Vragen en Antwoorden

Belgische Senaat


Bulletin 2-44

ZITTING 2001-2002

Vragen van de Senatoren en antwoorden van de Ministers

(N.): Vraag gesteld in 't Nederlands - (Fr.): Vraag gesteld in 't Frans


Minister van Financiën

Vraag nr. 1346 van de heer Thissen d.d. 14 juni 2001 (Fr.) :
Belastingplichtige die een vrij beroep uitoefent. ­ Onverdeeld onroerend goed. ­ Aftrek van de volledige intresten.

Een belastingbetaler die een vrij beroep uitoefent, koopt een onverdeeld onroerend goed aan dat op kadastraal gebied niet kan verdeeld worden, maar waarvan hij het gelijkvloers uitsluitend voor de uitoefening van zijn beroep gebruikt, terwijl hij de bovenverdiepingen als privé-woning bewoont.

De belastingen weerhouden na een controle ter plaatse dat het beroepspercentage 50 % bedraagt.

Het pand is gekocht met 50 % eigen middelen en 50 % geleende fondsen.

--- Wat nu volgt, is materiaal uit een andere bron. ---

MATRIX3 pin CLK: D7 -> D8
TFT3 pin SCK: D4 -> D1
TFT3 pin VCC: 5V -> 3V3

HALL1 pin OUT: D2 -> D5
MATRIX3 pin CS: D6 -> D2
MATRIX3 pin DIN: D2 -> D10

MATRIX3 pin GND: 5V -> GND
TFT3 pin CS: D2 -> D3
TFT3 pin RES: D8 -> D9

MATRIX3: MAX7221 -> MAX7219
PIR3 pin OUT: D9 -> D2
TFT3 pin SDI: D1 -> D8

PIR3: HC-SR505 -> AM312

In de loop van een boekjaar heeft de belastingplichtige 200 000 frank aan intresten betaald. De belastingplichtige eist de volledige aftrek van deze som als zijnde beroepskosten en hij beroept zich hierbij op het principe volgens hetwelk hij vrij is zijn eigen fondsen te benutten voor doeleinden die hij het meest gepast acht.

Kan de belastingplichtige volgens deze veronderstelling en voor zover deze aftrek strikt overeenstemt met de werkelijkheid, dit inderdaad doen ?

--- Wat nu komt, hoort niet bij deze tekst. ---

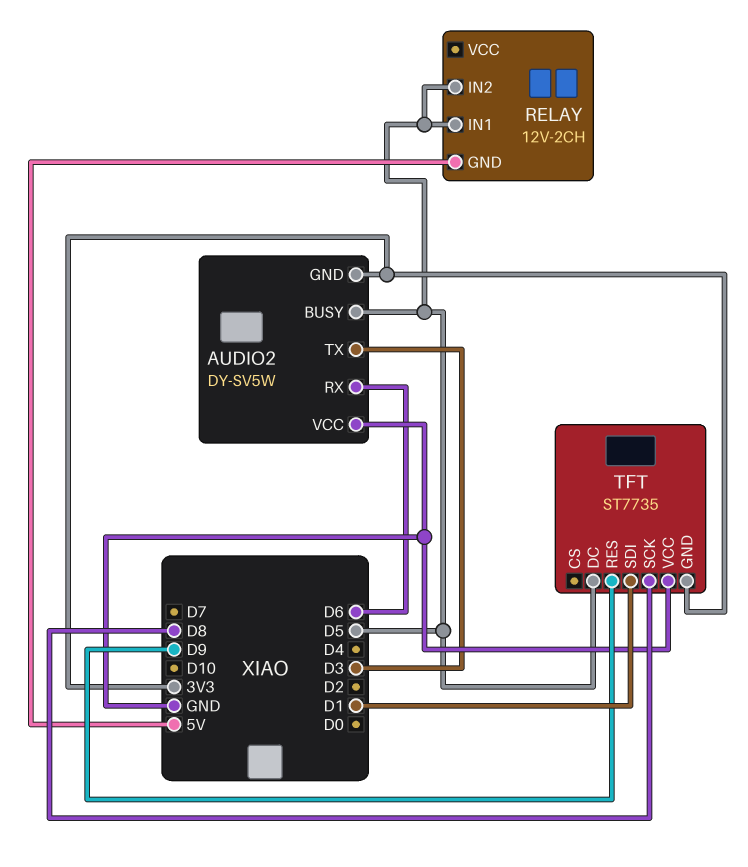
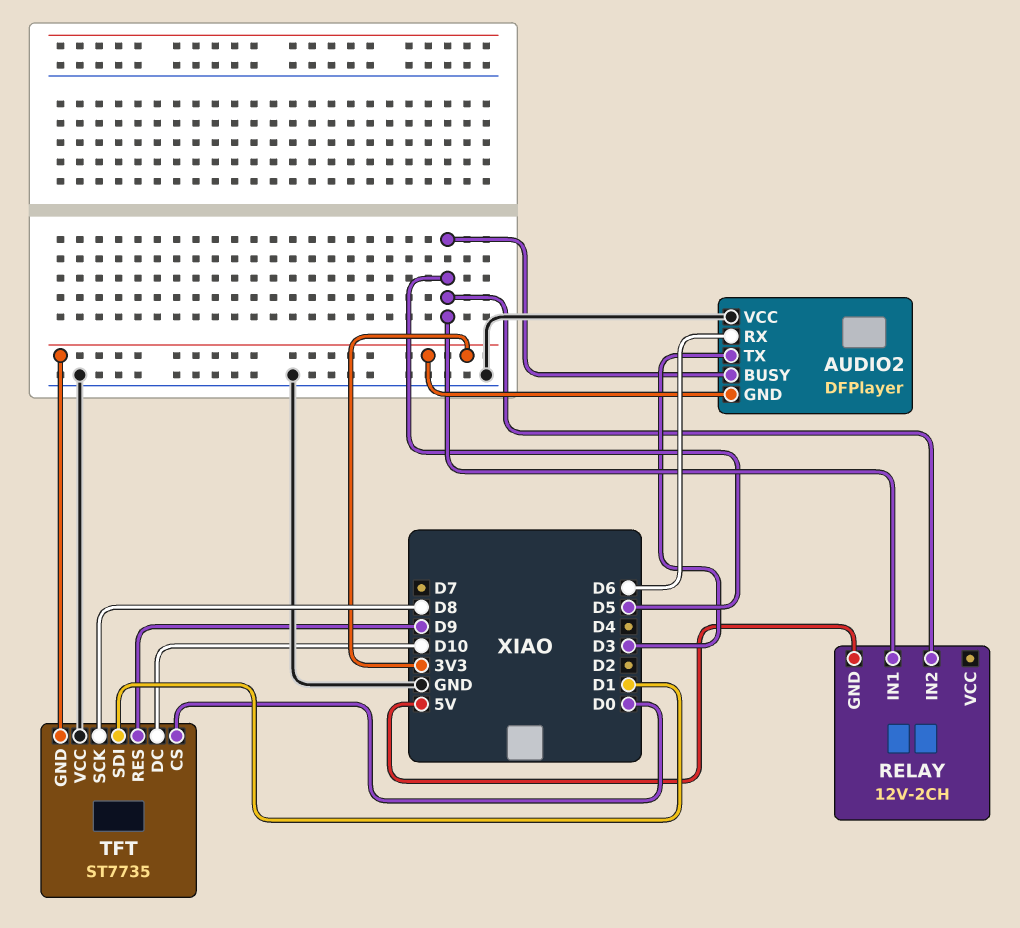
AUDIO2: DY-SV5W -> DFPlayer
TFT pin CS: none -> D0
TFT pin DC: D5 -> D10

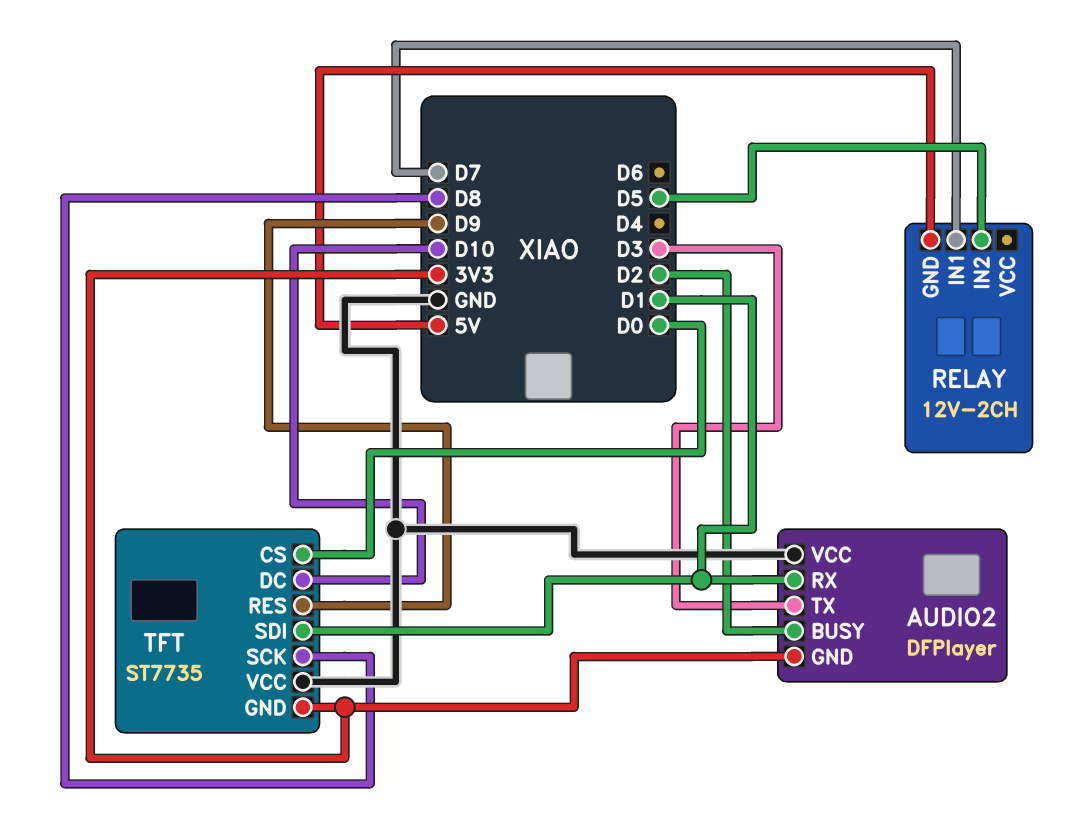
AUDIO2 pin BUSY: D5 -> D2
AUDIO2 pin RX: D6 -> D1
RELAY pin IN1: D5 -> D7

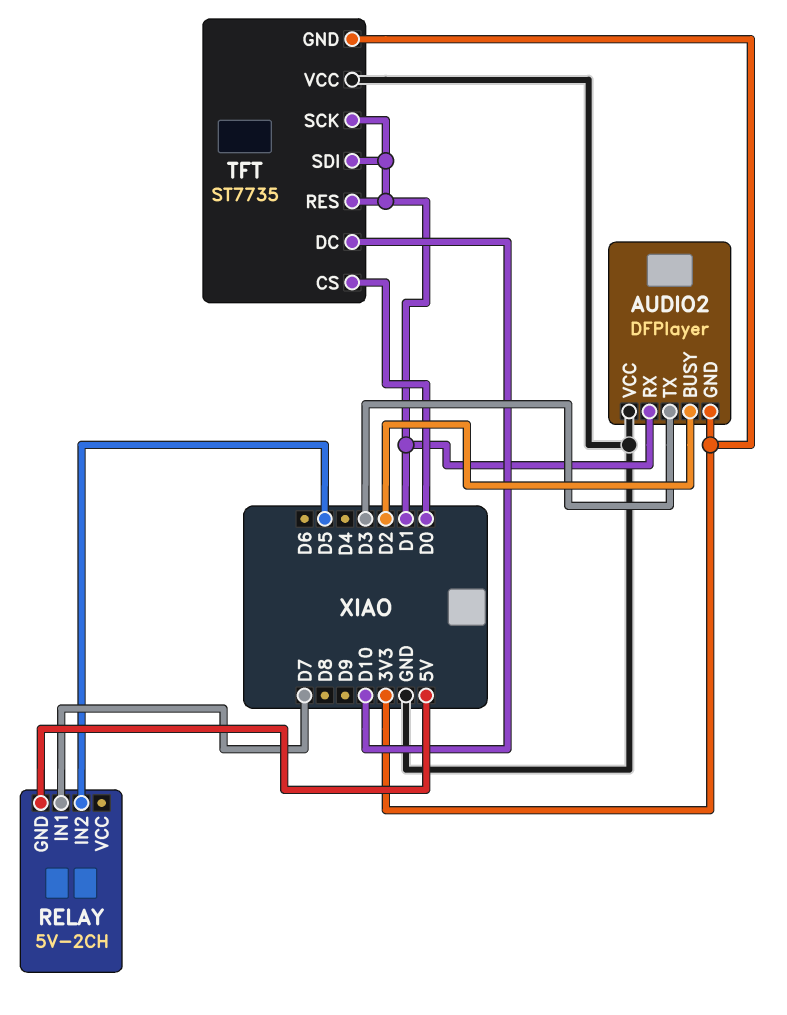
RELAY: 12V-2CH -> 5V-2CH
TFT pin RES: D9 -> D1
TFT pin SCK: D8 -> D1

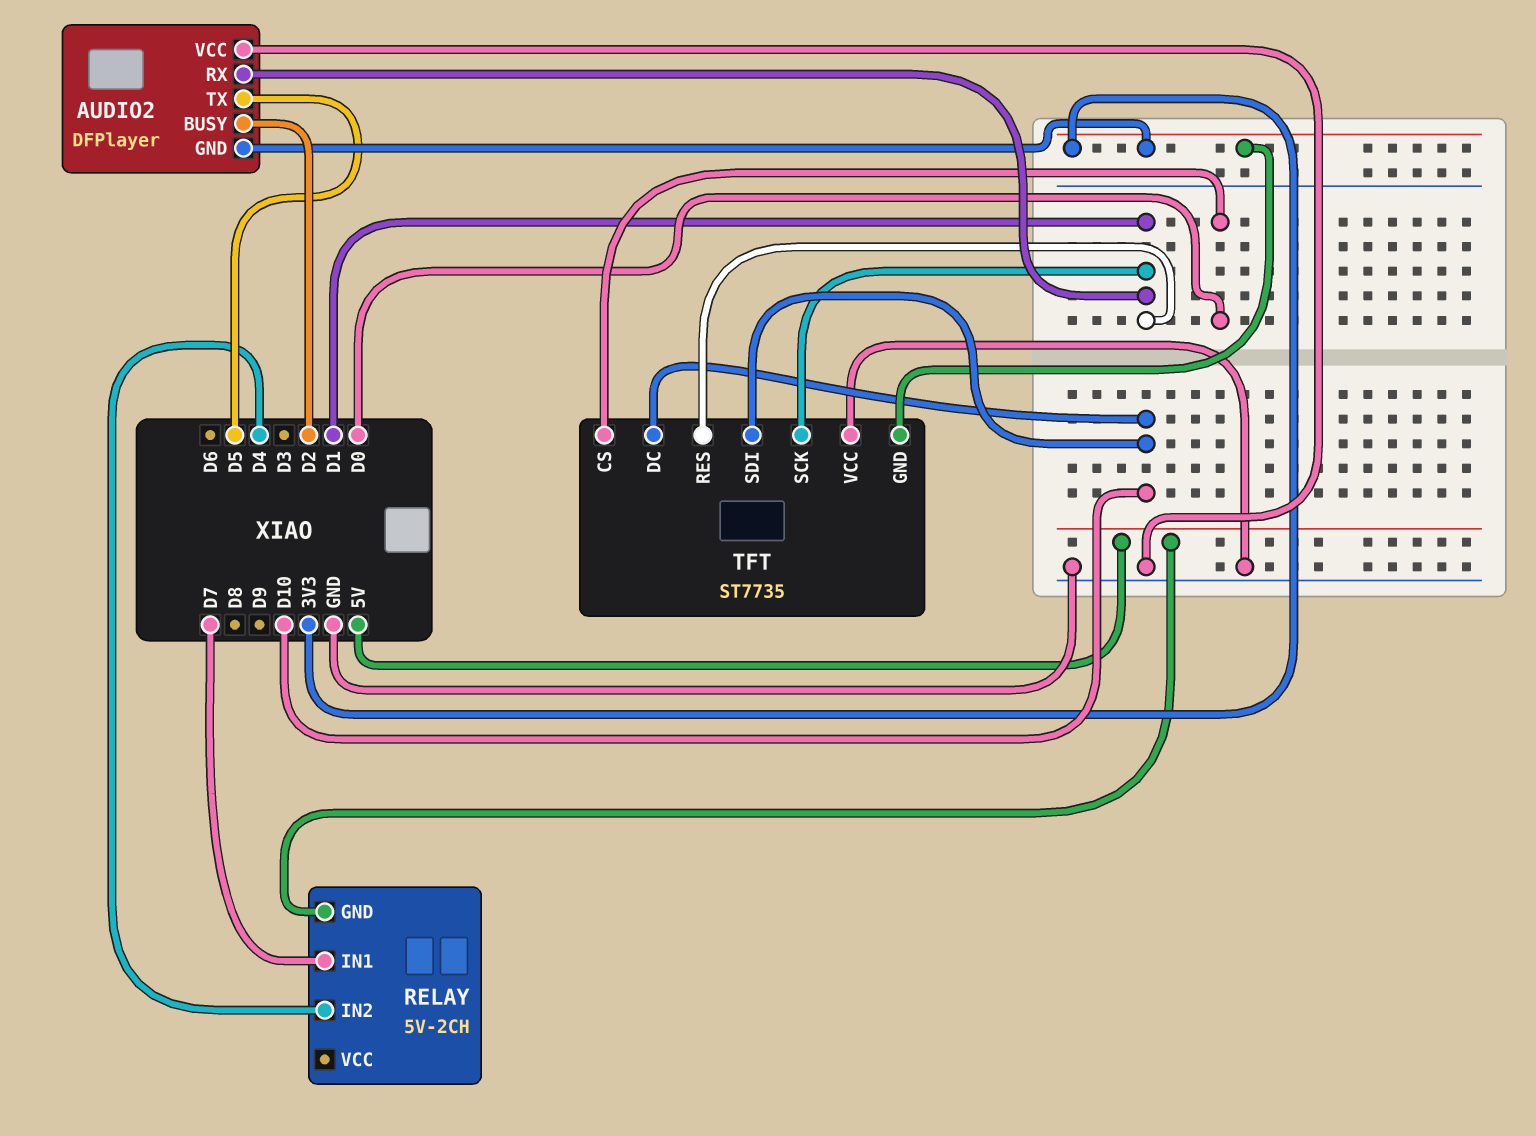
AUDIO2 pin TX: D3 -> D5
RELAY pin IN2: D5 -> D4
TFT pin SDI: D1 -> D10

Welke zijn de wettelijke voorschriften die zouden beletten dat iemand de volledige aftrek van de intresten kan opeisen, hetzij in ons voorbeeld het bedrag van de reëel betaalde intresten en dit overeenstemmend met een lening die aangegaan is voor de verwerving van een investering voor beroepsdoeleinden, met dien verstande dat de belastingplichtige op geen enkele wijze de intresten aftrekt van zijn onroerende inkomsten op basis van artikel 14 van WIB 1992 ?

Welke bewijzen dient de belastingplichtige voor te leggen om aan te tonen dat hij ervoor gekozen heeft, het beroepsgedeelte van zijn woning volledig te financieren ?

Is er een verschil met de belastingplichtige die als beroepskosten 50 % van de betaalde intresten zou aftrekken van een lening waarmee hij het pand zou kunnen kopen, zonder inbreng van eigen middelen ?

Antwoord : Ik wens het geachte lid erop te wijzen dat artikel 49 van het Wetboek van de inkomstenbelastingen 1992 de bewijslast inzake beroepskosten bij de belastingplichtige legt.

Alhoewel het de belastingplichtige vrij staat om bij voorrang zijn eigen geldmiddelen voor privé-beleggingen aan te wenden en zijn beroepsmatige investeringen door middel van een lening te financieren, dient hij niettemin het bewijs te leveren dat hij in werkelijkheid zo gehandeld heeft.

Deze bewijsvoering kan gebeuren aan de hand van stukken die onomstootbaar de werkelijke bestemming van het geleende kapitaal laten blijken, doch ook aan de hand van alle andere toegelaten bewijsmiddelen, gewone vermoedens daaronder begrepen.

Gelet op de recente rechtspraak dienaangaande, ben ik evenwel van mening dat in de gevallen waarin het, zoals in die welke door het geachte lid worden beoogd, voor de belastingplichtige onmogelijk is om dergelijk bewijs te leveren, het geleende kapitaal mag geacht worden bij voorrang te hebben gediend voor de aankoop van de beroepsmatige investeringen.

Dit houdt in dat indien het bedrag van de lening de voor de aankoop van het beroepsgedeelte van het gebouw betaalde prijs niet overtreft, het totaal van de interesten als beroepskosten mag afgetrokken worden.

Ik heb mijn administratie verzocht om de administratieve onderrichtingen in die zin aan te passen.